This paper introduces principal counterfactual fairness, a new fairness concept designed for scenarios where only certain individuals' decisions should remain unaffected by changes to their protected attributes. While traditional counterfactual fairness requires that decisions remain consistent across all individuals regardless of protected attributes (such as race or disability), this paper argues that fairness should only apply when a protected attribute has no causal effect on the outcome. For example, leg disability should not influence college admission but could justifiably affect athlete selection. Using principal stratification from causal inference, the authors define fairness conditions for cases where the protected attribute does not causally impact the outcome of interest. They derive statistical bounds to assess fairness and present an optimization-based test to verify if an algorithm meets these criteria. Additionally, a post-processing technique is introduced to adjust decisions minimally, ensuring principal counterfactual fairness.
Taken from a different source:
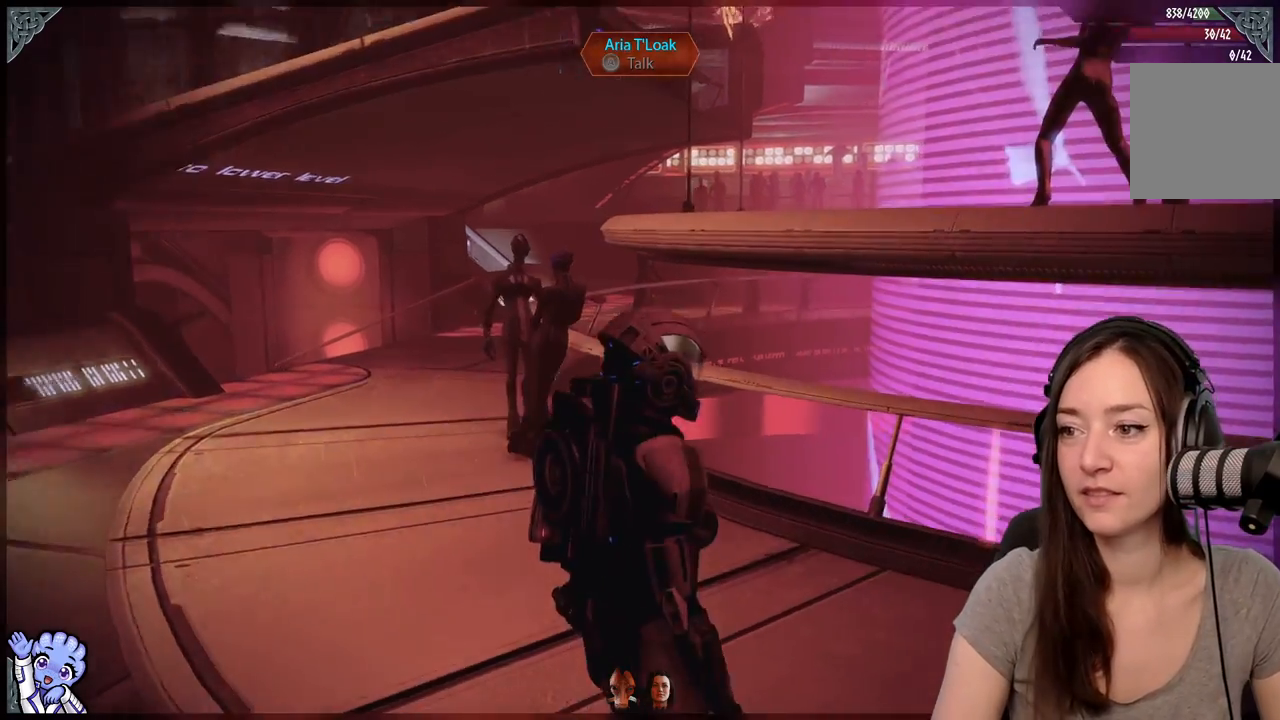
{"dt_ms": 500, "buttons": [], "left_stick": "right", "right_stick": "right", "events": [[17, "right_stick", "down-right"], [133, "left_stick", "right"], [450, "right_stick", "right"]]}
The approach's effectiveness is demonstrated through experiments on both synthetic and real-world datasets, validating the proposed fairness notion and methods.

优点

The paper is very well written and demonstrates several significant strengths: First, the research question is both clearly articulated and compellingly motivated, addressing an important gap in the current fairness literature by focusing on when and for whom fairness constraints should apply in decision-making algorithms. Second, the paper conducts a thorough literature review, effectively situating the research within the broader context and clearly delineating how this work builds on and extends existing fairness concepts, particularly in relation to counterfactual fairness and causal inference.Third, the paper is a nice combination of theory and practical applications. The authors established some theoretical guarantees for the proposed fairness criterion, and proposed feasible approach to implement the method in practice. Additionally, the paper excels in balancing theoretical rigor with practical relevance. The authors not only introduce a novel fairness criterion—principal counterfactual fairness—but also provide robust theoretical guarantees for its implementation. They derive statistical bounds that make the fairness criterion both evaluable and actionable, and develop a practical, optimization-based evaluation method. Furthermore, the proposed post-processing approach offers a feasible solution for applying the fairness criterion with minimal changes to individual decisions. Through experiments on both synthetic and real-world datasets, the authors demonstrate the method's practical effectiveness and applicability, showcasing the real-world impact of the theoretical insights.

缺点

Despite its strengths, the paper has a few limitations. First, while the proposed principal counterfactual fairness criterion is an interesting extension of counterfactual fairness, the contribution feels somewhat incremental. The extension applies primarily to certain narrowly defined scenarios, which may limit its broader applicability and introduce additional challenges in estimation, particularly when defining principal strata for diverse datasets. Second, a notable limitation is the partial identification of principal counterfactual fairness. Since the fairness criterion is only partially identifiable, it is impossible to obtain fully unbiased point estimates, which raises concerns about the potential implications of estimation bias. However, the impact and magnitude of this bias on decision-making outcomes remain unclear, warranting further exploration. Finally, the generalizability of this method to a wide range of applications is uncertain. While the motivating examples provide some context, they are quite specific, and it is not clear how effectively this approach could be applied to varied real-world fairness challenges outside of these examples. Further empirical work and diverse application contexts would help clarify the scope and utility of this method.

问题

(1) A recurring error in the manuscript is the misspelling of "principal fairness" as "principle fairness." I recommend the authors conduct a thorough review to correct these instances.

(2) Given the partial identification of principal counterfactual fairness, it would be valuable to understand the impact of bias in parameter estimates. I suggest that the authors conduct additional numerical analysis to provide insights into how this bias might affect the interpretation and robustness of results.

(3) The paper frames the problem with separate decision and outcome variables. However, in many scenarios, the decision variable itself is the outcome (e.g., pass/fail outcomes based on admissions decisions). A discussion on how the framework applies in such cases could enhance the paper's generalizability.

(4) Several new fairness-related concepts are introduced and summarized in Table 1, but the theoretical results and empirical analysis are limited to one of these concepts. Clarifying this focus in the discussion would help manage reader expectations and frame the contributions more transparently.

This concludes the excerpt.